*** PASSAGE FOR REVIEW

Default answer is not enough processor or RAM.

Discord
05-18-2007, 05:20 PM
Whenever I play a DVD on my computer using any program that plays DVDs, the picture and sound are always slow and choppy. Any ideas on what could be causing it?

Default answer is not enough processor or RAM.

Could be an issue with the drive though. I know where you're coming from, but it could also be that sort of choppyness which you get when the drive tries reading the same sector for the 5th time and runs out of the cash.

Roto13
05-18-2007, 06:50 PM
I used to be able to watch DVDs on my computer with no problem. I've tried closing everything like Firefox and MSN and even uTorrent, but it doesn't help. I've tried several DVDs and they've all had the same problem. I trend InterVideo WinDVD, VLC, Windows Media Player, and something else also by InterVideo that I don't remember and they all had the same problem. When I play videos that are on my hard drive, they work fine (though I've experienced some stalling with MKV files).

I don't know about dust in the optics. Every other kind of disc (including audio CDs and DVD-ROMs) work fine.

rubah
05-19-2007, 12:29 AM
cds aren't nearly as high bandwidth.

Discord
05-19-2007, 01:39 AM
The big difference while watching the actual films is that you need a constant downstream. When you're playing a game, on a DVD, the most it does is copy file here and there, which could result in slightly longer loading times if it can't read the track from the first try.

If the guarantee has run out already, try getting blowing the dust out with one of those. I advice against blowing on it due to the high moisture content in your breath.

http://dolly.clone.free.fr/jpg/lavement.jpg

You get bonus points if you can remind me what those things are called. I've been struggling for about half an hour now, but I can't remember.

******

## [WORK INSTRUCTIONS]
In the forum thread on choppy DVD playback, why does Discord advise against blowing on the drive?

*** RECORD SET

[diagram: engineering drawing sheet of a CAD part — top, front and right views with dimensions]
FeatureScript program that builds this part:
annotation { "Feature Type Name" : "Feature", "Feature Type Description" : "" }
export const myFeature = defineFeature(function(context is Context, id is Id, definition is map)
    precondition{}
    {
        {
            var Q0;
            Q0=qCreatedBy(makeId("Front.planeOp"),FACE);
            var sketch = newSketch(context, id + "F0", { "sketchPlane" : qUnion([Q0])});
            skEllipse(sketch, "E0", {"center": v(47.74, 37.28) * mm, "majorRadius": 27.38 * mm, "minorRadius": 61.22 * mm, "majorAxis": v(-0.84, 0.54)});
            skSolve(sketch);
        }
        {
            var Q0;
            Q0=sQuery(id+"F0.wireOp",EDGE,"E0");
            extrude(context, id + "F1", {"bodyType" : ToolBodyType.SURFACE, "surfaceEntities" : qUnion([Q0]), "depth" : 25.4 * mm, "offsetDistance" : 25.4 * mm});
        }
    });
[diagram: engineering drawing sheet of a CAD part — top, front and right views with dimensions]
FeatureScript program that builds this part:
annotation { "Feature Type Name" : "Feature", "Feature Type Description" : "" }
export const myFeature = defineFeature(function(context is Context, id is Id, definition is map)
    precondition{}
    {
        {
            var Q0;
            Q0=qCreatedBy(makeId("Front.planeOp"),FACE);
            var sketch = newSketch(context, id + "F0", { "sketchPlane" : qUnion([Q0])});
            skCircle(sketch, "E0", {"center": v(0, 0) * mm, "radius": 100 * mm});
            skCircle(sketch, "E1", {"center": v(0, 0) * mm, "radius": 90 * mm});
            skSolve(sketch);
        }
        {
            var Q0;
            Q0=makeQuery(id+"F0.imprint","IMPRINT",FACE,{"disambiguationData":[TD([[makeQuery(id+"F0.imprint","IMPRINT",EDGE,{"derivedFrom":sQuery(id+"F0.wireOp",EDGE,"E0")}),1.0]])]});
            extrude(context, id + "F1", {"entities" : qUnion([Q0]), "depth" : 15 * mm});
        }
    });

******

## [RESPONSE TO THE EXERCISE]
Because of the high moisture content in your breath.